Consider the nature of the collect operation: It monitors upstream activity. One way it identifies when upstream activity has finished is to monitor when disposals happen. With each disposal, the collect operation will calculate its own “reachability”—i.e. whether or not it is possible for the collect operation to be reached by any of the ongoing activity in the workflow. Once the collect operation is no longer reachable, it will send out its collection, as long as the collection has more than the minimum number of elements, otherwise it will emit a disposal itself.
This means the collect operation has the ability to catch cases where some part of your workflow may become unreachable. A node becoming unreachable is a natural thing to happen in a workflow that contains any conditional branching, but sometimes you may want to respond to that unreachability in a certain way, perhaps perform a fallback action. By inserting a collect operation with a minimum of 0 and a maximum of 1, you can catch when that part of the workflow becomes unreachable by checking whether the output of the collect operation is empty or has 1 element.
Circularity
It is okay to put a collect operation inside of a cycle. In this case, “upstream” of the collect does include any operations downstream that can lead back to the collect operation. When calculating reachability, the collect operation will simply prune itself to prevent an infinite graph search.
However, there is an edge case to be wary of. If you have two collect operations inside of one loop, then there is no logical way to resolve the reachability for either of the collect operations.
Suppose all other activity within this cycle comes to a stop. Both collect operations will want to check their own reachabilities, and each will want to send out a message if it’s not reachable. If the left collect operation assumes that the right collect operation can still send out a message then the left collect operation should consider itself reachable. At the same time if the right collect operation assumes that the left can still send out a message then the right should consider itself reachable. If both see themselves as reachable then neither will ever decide to send out a message, but this directly contradicts the assumption that both made. The result will be that neither ever sends out a message, which means both collect operations are failing to do their jobs.
On the other hand if the left collect operation decides that the right will not send out a message then the left will decide that it should send a message.

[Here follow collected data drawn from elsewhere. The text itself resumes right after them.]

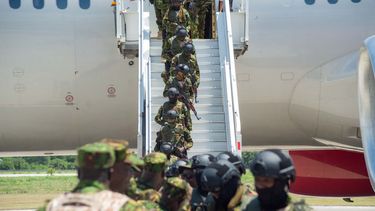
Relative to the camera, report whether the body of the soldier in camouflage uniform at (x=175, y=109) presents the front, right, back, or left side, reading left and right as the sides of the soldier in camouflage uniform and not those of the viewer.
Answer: front

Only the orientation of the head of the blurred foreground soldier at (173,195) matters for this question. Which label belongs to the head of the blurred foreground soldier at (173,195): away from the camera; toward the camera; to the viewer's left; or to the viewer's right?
away from the camera

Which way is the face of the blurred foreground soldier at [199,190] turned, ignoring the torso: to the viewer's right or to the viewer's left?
to the viewer's left

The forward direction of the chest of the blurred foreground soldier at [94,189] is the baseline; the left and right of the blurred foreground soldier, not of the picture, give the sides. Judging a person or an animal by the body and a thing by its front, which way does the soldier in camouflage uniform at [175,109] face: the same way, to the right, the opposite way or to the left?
the opposite way

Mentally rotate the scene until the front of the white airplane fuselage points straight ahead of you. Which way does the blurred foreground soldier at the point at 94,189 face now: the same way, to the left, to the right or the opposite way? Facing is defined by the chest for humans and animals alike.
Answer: to the right

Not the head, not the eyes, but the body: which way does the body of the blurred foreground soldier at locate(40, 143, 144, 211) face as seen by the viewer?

At the same time, the right collect operation would make the same assumption about the left and also decide to send out a message. Now both collect operations will produce messages every time the activity in the cycle settles down, meaning there will be potentially infinite empty messages being produced by these operations over the life of the workflow. Churning out infinite empty messages despite no actual new activity would also violate the purpose of the collect operation.

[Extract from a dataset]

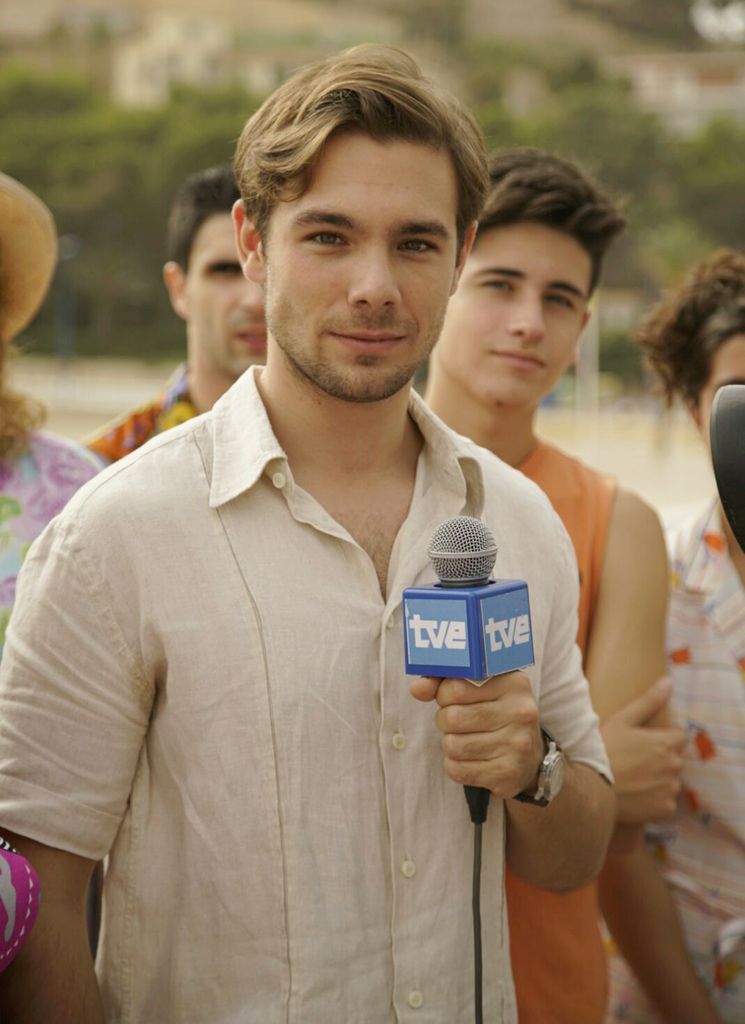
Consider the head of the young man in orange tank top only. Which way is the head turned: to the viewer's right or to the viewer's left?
to the viewer's left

No matter which assumption is used to implement the collect operation, there is
no way to get meaningful behavior. Instead the workflow will detect this when
it attempts to run and cancel with a CircularCollect error.
Currently there is no mechanism to detect this type of error when compiling or
spawning the workflow. This issue is tracked by #148.
Scoping
It’s still possible to have two collect operations in the same cycle, but you need something to disrupt the circular dependency. You can use the scope operation to isolate one of the collect operations to focus exclusively on one portion of the cycle, e.g. the portion between the left and right collect operations:
This effectively makes both collect operations invisible to each other. The left collect operation will only check if the scope to its right has any active sessions. The right collect operation will only check if there is any activity inside of its own scope.
Strictly speaking this structure is not logically equal to the original circular dependency structure—and good thing, because there is no way to resolve that structure!—but it does allow us to have a pattern of multiple spread🠚collect or stream🠚collect sections within one cycle of a workflow. We just need to isolate each collect to a specific scope of activity.